Ebola scare doctor being flown home

A MEDICOS Sin Fronteras volunteer is being flown back from Mali today to receive attention in Madrid following contact with ebola.

The volunteer in question is a doctor from Navarra who accidentally pricked herself with a needle while giving an ebola patient an injection. As the case is considered a high-risk one, Medicos Sin Fronteras decided to return the doctor to Madrid’s Carlos III hospital for attention.

Madrid Health Council sources confirmed that only one ambulance would collect the patient from Torrejon de Ardoz airbase as the repatriation was a preventive move following contact with contaminated material rather than a confirmed case of contagion.

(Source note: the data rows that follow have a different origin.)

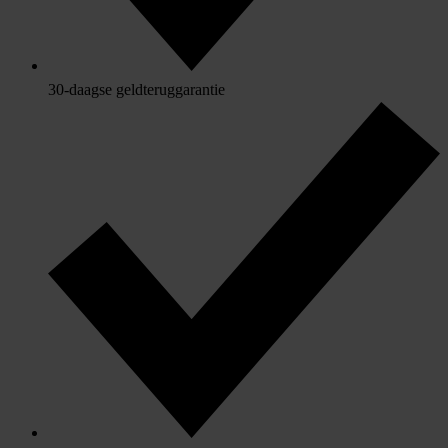
30-daagse geldteruggarantie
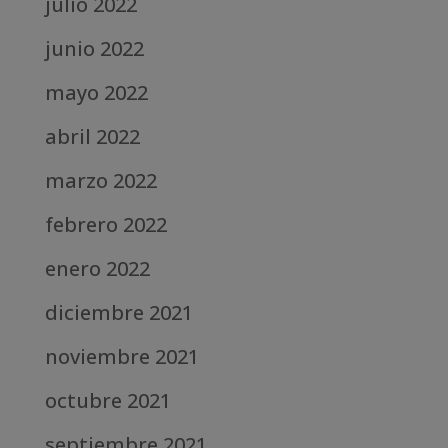
julio 2022
junio 2022
mayo 2022
abril 2022
marzo 2022
febrero 2022
enero 2022
diciembre 2021
noviembre 2021
octubre 2021
septiembre 2021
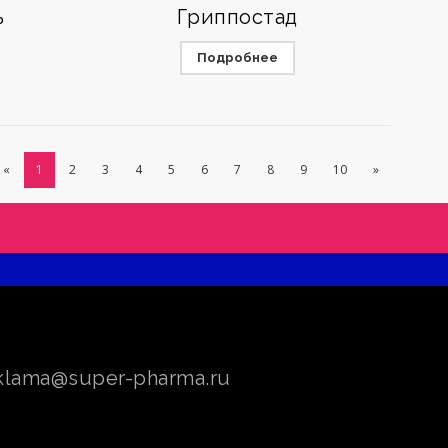
ь
Гриппостад
Подробнее
«
1
2
3
4
5
6
7
8
9
10
»
klama@super-pharma.ru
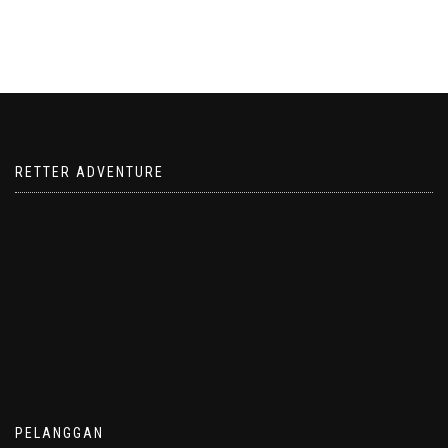
RETTER ADVENTURE
PELANGGAN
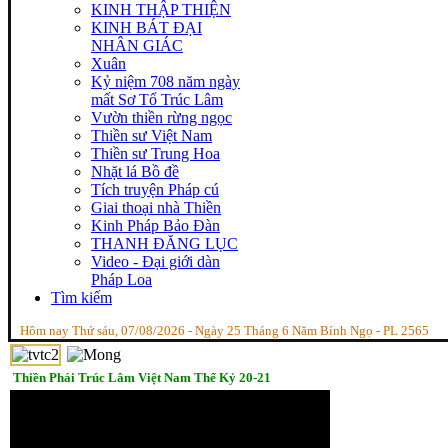
KINH THẬP THIỆN
KINH BÁT ĐẠI
NHÂN GIÁC
Xuân
Kỷ niệm 708 năm ngày
mất Sơ Tổ Trúc Lâm
Vườn thiền rừng ngọc
Thiền sư Việt Nam
Thiền sư Trung Hoa
Nhặt lá Bồ đề
Tích truyện Pháp cú
Giai thoại nhà Thiền
Kinh Pháp Bảo Đàn
THANH ĐĂNG LỤC
Video - Đại giới dàn
Pháp Loa
Tìm kiếm
Hôm nay Thứ sáu, 07/08/2026 - Ngày 25 Tháng 6 Năm Bính Ngọ - PL 2565
Thiền Phái Trúc Lâm Việt Nam Thế Kỷ 20-21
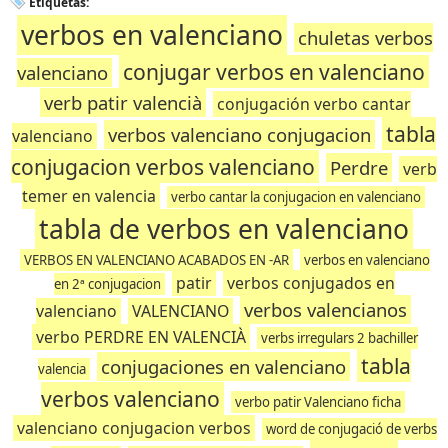
Etiquetas:
verbos en valenciano
chuletas verbos
conjugar verbos en valenciano
valenciano
verb patir valencià
conjugación verbo cantar
tabla
verbos valenciano conjugacion
valenciano
conjugacion verbos valenciano
Perdre
verb
temer en valencia
verbo cantar la conjugacion en valenciano
tabla de verbos en valenciano
VERBOS EN VALENCIANO ACABADOS EN -AR
verbos en valenciano
patir
verbos conjugados en
en 2ª conjugacion
verbos valencianos
valenciano
VALENCIANO
verbo PERDRE EN VALENCIÀ
verbs irregulars 2 bachiller
tabla
conjugaciones en valenciano
valencia
verbos valenciano
verbo patir Valenciano ficha
valenciano conjugacion verbos
word de conjugació de verbs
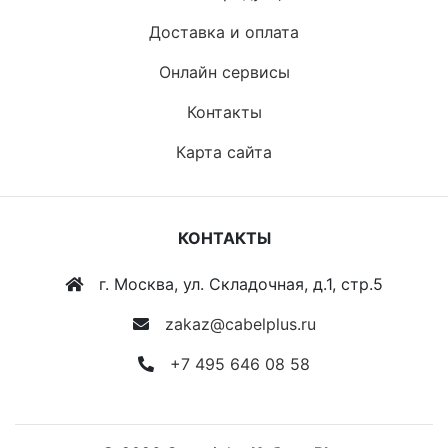
Доставка и оплата
Онлайн сервисы
Контакты
Карта сайта
КОНТАКТЫ
г. Москва, ул. Складочная, д.1, стр.5
zakaz@cabelplus.ru
+7 495 646 08 58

Ebola committee member Fernando Simon appeared before the press to give details on this possible new case. He confirmed that the volunteer would arrive in Spain on Friday and stressed that she was not showing symptoms, therefore the security measures would not be as impressive as those put in place when two missionaries were brought back in August and September.

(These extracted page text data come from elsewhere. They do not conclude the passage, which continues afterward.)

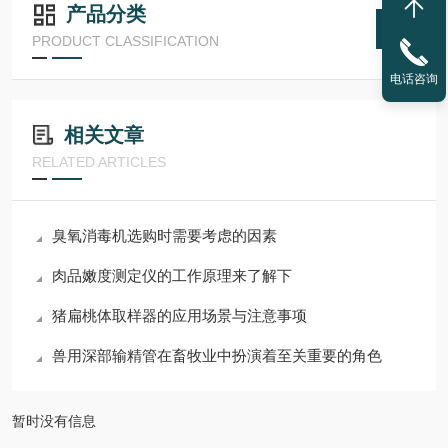
产品分类
PRODUCT CLASSIFICATION
电话咨询
相关文章
RELATED ARTICLES
臭氧消毒机选购时需要考虑的因素
肉品嫩度测定仪的工作原理来了解下
猪扁桃体取样器的应用场景与注意事项
兽用深部输精管在畜牧业中扮演着至关重要的角色
暂时没有信息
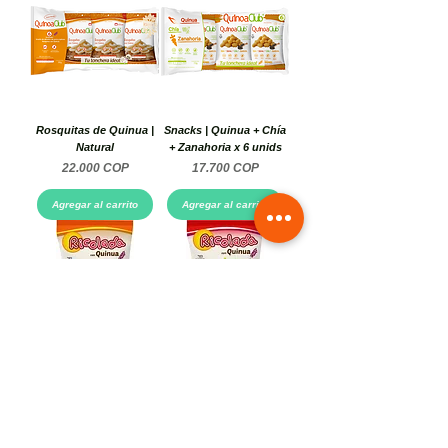
Rosquitas de Quinua |
Snacks | Quinua + Chía
Natural
+ Zanahoria x 6 unids
Precio
Precio
22.000 COP
17.700 COP
Agregar al carrito
Agregar al carrito
Ricolada | Arequipe
Ricolada | Fresa x 500g
x454g
Precio
12.600 COP
Precio
9500 COP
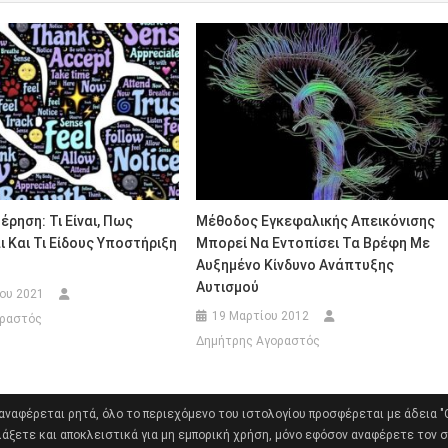
έρηση: Τι Είναι, Πως
Μέθοδος Εγκεφαλικής Απεικόνισης
ι Και Τι Είδους Υποστήριξη
Μπορεί Να Εντοπίσει Τα Βρέφη Με
Αυξημένο Κίνδυνο Ανάπτυξης
Αυτισμού
ίου 2021
19 Μαρτίου 2012
οραστός
Δημήτρης Αγοραστός
 αναφέρεται ρητά, όλο το περιεχόμενο του ιστολογίου προσφέρεται με άδεια 
λάξετε και αποκλειστικά για μη εμπορική χρήση, μόνο εφόσον αναφέρετε τον σ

Simon repeatedly stressed that the woman was showing no symptoms and would not put anybody at risk.

Simon, who appointed himself as ebola spokesman when nurse Teresa Romero caught the virus in Spain, said that the probability of the Navarra volunteer contracting the illness is hard to know at present, but relatively high as the circumstances are considered a high-risk factor for contagion.

The volunteer will be placed in preventive quarantine for the time being.

This is the fourth time a Spanish worker has been transported to Madrid since the ebola crisis began. On August 7, Miguel Pajares, a religious volunteer who had caught ebola, and Juliana Bonoha, a nun with a Spanish passport and Guinean origins, were admitted to Carlos III Hospital in Madrid after arriving from Liberia on a medical Air Force plane.

Just five days later the priest, who was treated with experimental serum Smapp died, becoming the first European victim of ebola. Sixty nine-year-old Manuel Garcia Viejo, a priest from Leon, died on September 25 – five days after arriving back in Spain – at Carlos III Hospital after catching ebola in Sierra Leone.

The woman arriving today was working in Bamako in Mali, one of the places in Africa the illness is present and which Spain’s Exterior Ministry has advised people not to travel to.

On Thursday November 20 the area registered 413 people under observation, although few deaths have been reported.

Ebola has ended 5,420 lives so far, mostly in Africa.